*What you will do:* Quote exactly and only this range of lines in the data below: the line that holds "- AI reasoning" to the line that holds "- Agentic AI", both included.

------

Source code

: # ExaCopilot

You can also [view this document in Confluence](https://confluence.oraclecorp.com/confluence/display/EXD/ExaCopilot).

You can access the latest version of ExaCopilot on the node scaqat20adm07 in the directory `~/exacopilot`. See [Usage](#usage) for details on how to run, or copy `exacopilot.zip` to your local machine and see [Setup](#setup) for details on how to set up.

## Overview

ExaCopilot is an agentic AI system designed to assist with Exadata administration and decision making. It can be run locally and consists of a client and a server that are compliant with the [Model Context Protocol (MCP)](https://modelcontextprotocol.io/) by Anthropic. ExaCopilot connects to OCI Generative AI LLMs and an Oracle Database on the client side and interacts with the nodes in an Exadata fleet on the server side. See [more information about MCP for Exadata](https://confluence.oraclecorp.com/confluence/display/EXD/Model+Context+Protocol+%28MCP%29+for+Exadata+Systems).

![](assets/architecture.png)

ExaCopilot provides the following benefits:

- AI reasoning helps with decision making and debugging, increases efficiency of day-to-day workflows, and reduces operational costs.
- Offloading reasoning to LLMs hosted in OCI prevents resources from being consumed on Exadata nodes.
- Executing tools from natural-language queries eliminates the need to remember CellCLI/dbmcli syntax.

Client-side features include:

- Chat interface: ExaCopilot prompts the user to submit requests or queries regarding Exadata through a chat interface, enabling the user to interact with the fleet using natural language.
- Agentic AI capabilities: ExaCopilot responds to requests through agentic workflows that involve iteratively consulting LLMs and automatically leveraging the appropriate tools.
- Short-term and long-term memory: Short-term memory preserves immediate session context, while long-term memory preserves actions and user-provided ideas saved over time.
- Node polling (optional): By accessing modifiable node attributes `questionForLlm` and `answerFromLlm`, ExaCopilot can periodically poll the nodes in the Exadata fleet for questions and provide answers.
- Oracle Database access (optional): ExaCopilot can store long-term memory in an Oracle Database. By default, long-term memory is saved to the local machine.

------

*Answer:*
- AI reasoning helps with decision making and debugging, increases efficiency of day-to-day workflows, and reduces operational costs.
- Offloading reasoning to LLMs hosted in OCI prevents resources from being consumed on Exadata nodes.
- Executing tools from natural-language queries eliminates the need to remember CellCLI/dbmcli syntax.

Client-side features include:

- Chat interface: ExaCopilot prompts the user to submit requests or queries regarding Exadata through a chat interface, enabling the user to interact with the fleet using natural language.
- Agentic AI capabilities: ExaCopilot responds to requests through agentic workflows that involve iteratively consulting LLMs and automatically leveraging the appropriate tools.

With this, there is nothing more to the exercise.